Requirement A
Rewrite the listing from its first line through the line containing "green circle: moved 4 px left, 4 px down", changing every "yellow hexagon" to "orange hexagon" and leaving all else as it stands. Return only those lines.

* start Source text *

The upper-stage simulator, consisting of 11 individual components built and assembled at NASA’s Glenn Research Center in Cleveland, was transported to Florida’s Port Canaveral aboard the Delta Mariner, a barge normally used to transport the United Launch Alliance Delta 4 rocket. The Delta Mariner set sail Oct. 22 from Wellsville, Ohio, and traveled down the Ohio River to the Mississippi River, across the Gulf of Mexico before rounding the Florida Keys and ultimately docking at Port Canaveral.

NASA spokesman Allard Beutel said the Ares 1-X hardware would be moved off the barge and into High Bay 4 of Kennedy Space Center’s Vehicle Assembly Building by Nov. 6.

The upper-stage simulator eventually will be stacked atop a four-segment solid-rocket booster and rolled out to Kennedy’s Launch Complex Pad 39B for a test flight intended to prove various hardware, facilities and ground operations associated with NASA’s planned Ares 1 crew launch vehicle, which is expected to make its operational debut in 2015.

Some modifications NASA needs to make to Pad 39B for Ares 1-X are on hold until NASA launches a Hubble Space Telescope servicing mission that requires two space shuttles to be positioned for back-to-back liftoffs if necessary. NASA had been planning to launch the Hubble mission this past October, but a Hubble computer failure in late September left the telescope temporarily disabled and in need of further repair, prompting NASA to put off the long-planned servicing mission until at least February. NASA officials told reporters Oct. 30 that problems with a spare part would postpone the Hubble mission until at least May. Ares officials, meanwhile, told reporters they were targeting July 12 for the Ares 1-X launch on the assumption that the Hubble mission would occur in February.

MSV Taps Telesat for Satellite Operations

Satellite-fleet operator Telesat will support in-orbit operations for the two mobile communications satellites being built for Mobile Satellite Ventures (MSV) under a service contract, Reston, Va.-based MSV announced Nov. 3.

Under the contract, whose financial terms were not disclosed, MSV will operate the MSV-1 and MSV-2 satellites from facilities owned by Telesat in Ottawa, and Mount Jackson, Va. The satellites, under construction by Boeing Satellite Systems International, are scheduled for launch in 2009 and 2010.

Telesat
operates MSV’s two aging satellites and also operates 11 other non-Telesat satellites in addition to Telesat’s own fleet.

General Dynamics Unit Delivers WIN-T Hardware

General Dynamics C4 Systems of Taunton, Mass., has completed the first hardware delivery of the Warfighter Information Network-Tactical (WIN-T) Increment 1 to the U.S. Army, a Nov. 3 General Dynamics press release said.

The delivery included networking hubs, network management suites and network nodes. The Army infantry brigade that received the hardware now is training on the equipment in preparation for operational use, the release said.

* end Source text *
* start Input data *

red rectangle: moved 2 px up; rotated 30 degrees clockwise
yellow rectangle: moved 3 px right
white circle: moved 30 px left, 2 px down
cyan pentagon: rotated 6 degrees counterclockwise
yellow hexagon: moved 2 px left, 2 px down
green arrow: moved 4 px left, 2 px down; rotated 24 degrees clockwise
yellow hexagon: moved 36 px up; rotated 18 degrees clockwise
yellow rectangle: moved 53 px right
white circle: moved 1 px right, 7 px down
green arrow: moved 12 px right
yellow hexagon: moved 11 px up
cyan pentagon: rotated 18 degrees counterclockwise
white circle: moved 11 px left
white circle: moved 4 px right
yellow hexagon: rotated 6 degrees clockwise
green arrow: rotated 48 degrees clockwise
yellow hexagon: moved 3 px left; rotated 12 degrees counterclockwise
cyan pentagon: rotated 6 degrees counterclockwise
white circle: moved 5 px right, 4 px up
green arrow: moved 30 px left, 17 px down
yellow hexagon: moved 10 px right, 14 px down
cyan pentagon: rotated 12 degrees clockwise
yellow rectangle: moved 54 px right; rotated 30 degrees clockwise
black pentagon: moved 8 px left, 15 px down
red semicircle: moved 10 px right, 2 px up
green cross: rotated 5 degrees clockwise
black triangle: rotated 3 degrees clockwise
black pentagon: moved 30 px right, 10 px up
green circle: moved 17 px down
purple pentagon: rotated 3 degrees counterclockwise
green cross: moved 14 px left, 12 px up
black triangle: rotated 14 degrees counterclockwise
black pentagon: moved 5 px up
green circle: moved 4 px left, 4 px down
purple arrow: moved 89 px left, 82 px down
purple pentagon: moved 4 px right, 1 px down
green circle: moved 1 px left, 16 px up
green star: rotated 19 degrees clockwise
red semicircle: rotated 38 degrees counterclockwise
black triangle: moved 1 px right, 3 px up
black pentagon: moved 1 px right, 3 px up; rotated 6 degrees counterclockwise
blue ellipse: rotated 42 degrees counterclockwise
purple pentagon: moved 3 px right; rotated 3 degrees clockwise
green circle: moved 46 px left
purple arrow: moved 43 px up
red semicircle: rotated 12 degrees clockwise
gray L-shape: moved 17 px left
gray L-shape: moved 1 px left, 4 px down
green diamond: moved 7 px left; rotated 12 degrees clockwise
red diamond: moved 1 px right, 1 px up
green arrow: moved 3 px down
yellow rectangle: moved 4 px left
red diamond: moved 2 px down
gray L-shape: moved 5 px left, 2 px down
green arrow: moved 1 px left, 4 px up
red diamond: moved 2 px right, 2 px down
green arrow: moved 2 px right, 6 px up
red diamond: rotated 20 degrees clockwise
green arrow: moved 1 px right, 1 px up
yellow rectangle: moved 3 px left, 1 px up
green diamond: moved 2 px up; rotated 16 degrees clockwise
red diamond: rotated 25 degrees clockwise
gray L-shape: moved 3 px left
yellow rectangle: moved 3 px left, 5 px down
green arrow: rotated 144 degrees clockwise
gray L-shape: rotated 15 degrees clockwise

* end Input data *

Requirement B
From the space news text, print the passage starting at "MSV Taps Telesat" and ending at "2009 and 2010.", word for word.

Expected output A
red rectangle: moved 2 px up; rotated 30 degrees clockwise
yellow rectangle: moved 3 px right
white circle: moved 30 px left, 2 px down
cyan pentagon: rotated 6 degrees counterclockwise
orange hexagon: moved 2 px left, 2 px down
green arrow: moved 4 px left, 2 px down; rotated 24 degrees clockwise
orange hexagon: moved 36 px up; rotated 18 degrees clockwise
yellow rectangle: moved 53 px right
white circle: moved 1 px right, 7 px down
green arrow: moved 12 px right
orange hexagon: moved 11 px up
cyan pentagon: rotated 18 degrees counterclockwise
white circle: moved 11 px left
white circle: moved 4 px right
orange hexagon: rotated 6 degrees clockwise
green arrow: rotated 48 degrees clockwise
orange hexagon: moved 3 px left; rotated 12 degrees counterclockwise
cyan pentagon: rotated 6 degrees counterclockwise
white circle: moved 5 px right, 4 px up
green arrow: moved 30 px left, 17 px down
orange hexagon: moved 10 px right, 14 px down
cyan pentagon: rotated 12 degrees clockwise
yellow rectangle: moved 54 px right; rotated 30 degrees clockwise
black pentagon: moved 8 px left, 15 px down
red semicircle: moved 10 px right, 2 px up
green cross: rotated 5 degrees clockwise
black triangle: rotated 3 degrees clockwise
black pentagon: moved 30 px right, 10 px up
green circle: moved 17 px down
purple pentagon: rotated 3 degrees counterclockwise
green cross: moved 14 px left, 12 px up
black triangle: rotated 14 degrees counterclockwise
black pentagon: moved 5 px up
green circle: moved 4 px left, 4 px down

Expected output B
MSV Taps Telesat for Satellite Operations

Satellite-fleet operator Telesat will support in-orbit operations for the two mobile communications satellites being built for Mobile Satellite Ventures (MSV) under a service contract, Reston, Va.-based MSV announced Nov. 3.

Under the contract, whose financial terms were not disclosed, MSV will operate the MSV-1 and MSV-2 satellites from facilities owned by Telesat in Ottawa, and Mount Jackson, Va. The satellites, under construction by Boeing Satellite Systems International, are scheduled for launch in 2009 and 2010.